Exercise materials
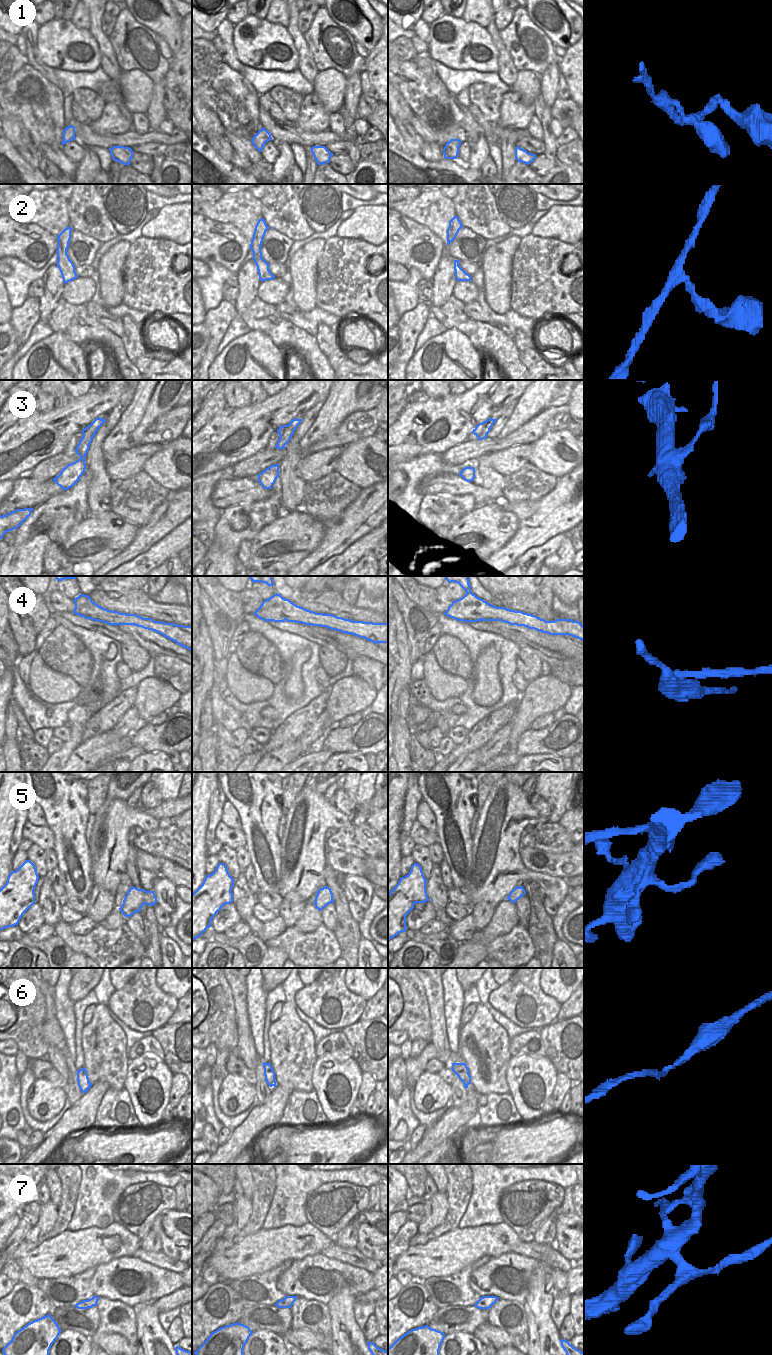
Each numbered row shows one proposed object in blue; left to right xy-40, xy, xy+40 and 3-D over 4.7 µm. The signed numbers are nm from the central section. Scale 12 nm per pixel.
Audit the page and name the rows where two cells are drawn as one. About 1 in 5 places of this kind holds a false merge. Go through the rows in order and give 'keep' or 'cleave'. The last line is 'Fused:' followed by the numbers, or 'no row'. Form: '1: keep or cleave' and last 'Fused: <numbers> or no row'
1: keep
2: keep
3: cleave
4: cleave
5: keep
6: keep
7: cleave
Fused: 3, 4, 7

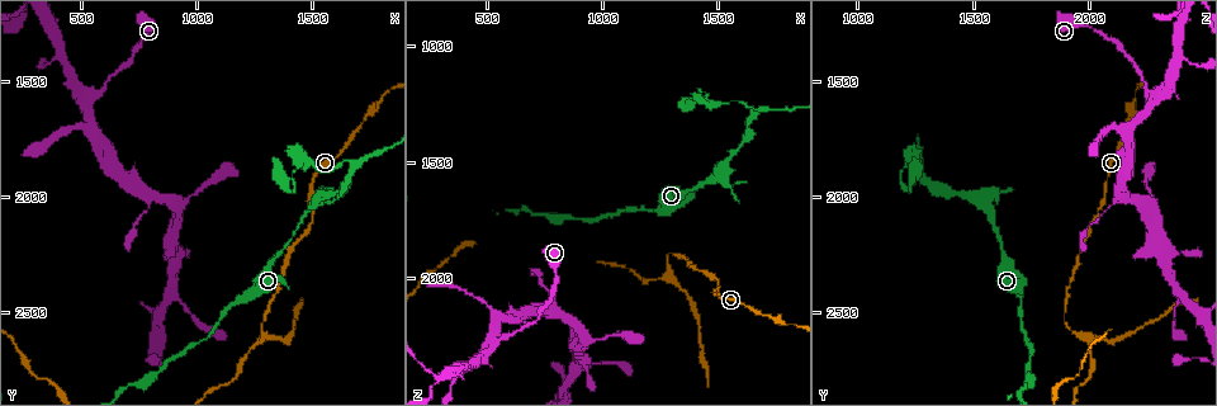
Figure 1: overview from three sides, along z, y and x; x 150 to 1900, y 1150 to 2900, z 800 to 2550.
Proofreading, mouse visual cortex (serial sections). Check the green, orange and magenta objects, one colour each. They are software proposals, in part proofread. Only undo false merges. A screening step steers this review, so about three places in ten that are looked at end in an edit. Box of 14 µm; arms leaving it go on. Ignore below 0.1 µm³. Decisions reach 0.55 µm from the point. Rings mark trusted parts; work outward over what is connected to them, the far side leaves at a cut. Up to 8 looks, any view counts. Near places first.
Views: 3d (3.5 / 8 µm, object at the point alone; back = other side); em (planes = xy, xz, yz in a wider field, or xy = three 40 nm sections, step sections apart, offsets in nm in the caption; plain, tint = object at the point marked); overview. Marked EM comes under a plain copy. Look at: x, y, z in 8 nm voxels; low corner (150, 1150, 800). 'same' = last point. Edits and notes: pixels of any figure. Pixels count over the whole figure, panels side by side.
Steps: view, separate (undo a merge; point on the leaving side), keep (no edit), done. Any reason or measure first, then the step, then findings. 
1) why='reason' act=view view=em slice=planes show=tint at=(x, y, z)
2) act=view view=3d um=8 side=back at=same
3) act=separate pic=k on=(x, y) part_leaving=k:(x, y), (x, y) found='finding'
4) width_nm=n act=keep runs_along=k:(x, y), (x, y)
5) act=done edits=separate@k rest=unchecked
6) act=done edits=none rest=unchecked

why='three-way junction' act=view view=3d um=8 at=(1670, 1880, 1290)

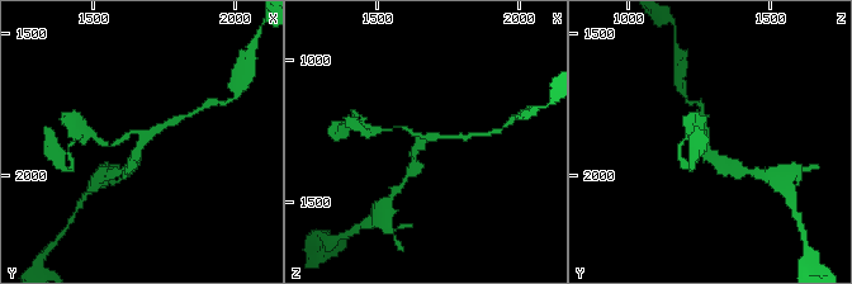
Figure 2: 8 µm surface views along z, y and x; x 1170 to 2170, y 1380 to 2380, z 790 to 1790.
why='closer look' act=view view=3d um=3.5 at=(1660, 1890, 1280)

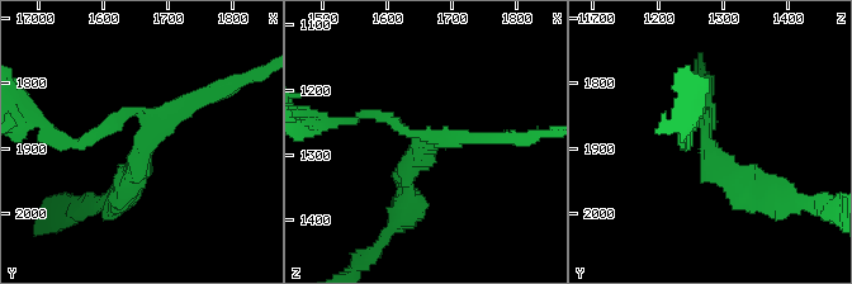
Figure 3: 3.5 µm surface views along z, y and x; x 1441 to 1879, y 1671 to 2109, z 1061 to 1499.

About this task
Leave every picture out, and transcribe the data above exactly as it reads.

Answer space
Each numbered row shows one proposed object in blue; left to right xy-40, xy, xy+40 and 3-D over 4.7 µm. The signed numbers are nm from the central section. Scale 12 nm per pixel.
Audit the page and name the rows where two cells are drawn as one. About 1 in 5 places of this kind holds a false merge. Go through the rows in order and give 'keep' or 'cleave'. The last line is 'Fused:' followed by the numbers, or 'no row'. Form: '1: keep or cleave' and last 'Fused: <numbers> or no row'
1: keep
2: keep
3: cleave
4: cleave
5: keep
6: keep
7: cleave
Fused: 3, 4, 7

Figure 1: overview from three sides, along z, y and x; x 150 to 1900, y 1150 to 2900, z 800 to 2550.
Proofreading, mouse visual cortex (serial sections). Check the green, orange and magenta objects, one colour each. They are software proposals, in part proofread. Only undo false merges. A screening step steers this review, so about three places in ten that are looked at end in an edit. Box of 14 µm; arms leaving it go on. Ignore below 0.1 µm³. Decisions reach 0.55 µm from the point. Rings mark trusted parts; work outward over what is connected to them, the far side leaves at a cut. Up to 8 looks, any view counts. Near places first.
Views: 3d (3.5 / 8 µm, object at the point alone; back = other side); em (planes = xy, xz, yz in a wider field, or xy = three 40 nm sections, step sections apart, offsets in nm in the caption; plain, tint = object at the point marked); overview. Marked EM comes under a plain copy. Look at: x, y, z in 8 nm voxels; low corner (150, 1150, 800). 'same' = last point. Edits and notes: pixels of any figure. Pixels count over the whole figure, panels side by side.
Steps: view, separate (undo a merge; point on the leaving side), keep (no edit), done. Any reason or measure first, then the step, then findings. 
1) why='reason' act=view view=em slice=planes show=tint at=(x, y, z)
2) act=view view=3d um=8 side=back at=same
3) act=separate pic=k on=(x, y) part_leaving=k:(x, y), (x, y) found='finding'
4) width_nm=n act=keep runs_along=k:(x, y), (x, y)
5) act=done edits=separate@k rest=unchecked
6) act=done edits=none rest=unchecked

why='three-way junction' act=view view=3d um=8 at=(1670, 1880, 1290)

Figure 2: 8 µm surface views along z, y and x; x 1170 to 2170, y 1380 to 2380, z 790 to 1790.
why='closer look' act=view view=3d um=3.5 at=(1660, 1890, 1280)

Figure 3: 3.5 µm surface views along z, y and x; x 1441 to 1879, y 1671 to 2109, z 1061 to 1499.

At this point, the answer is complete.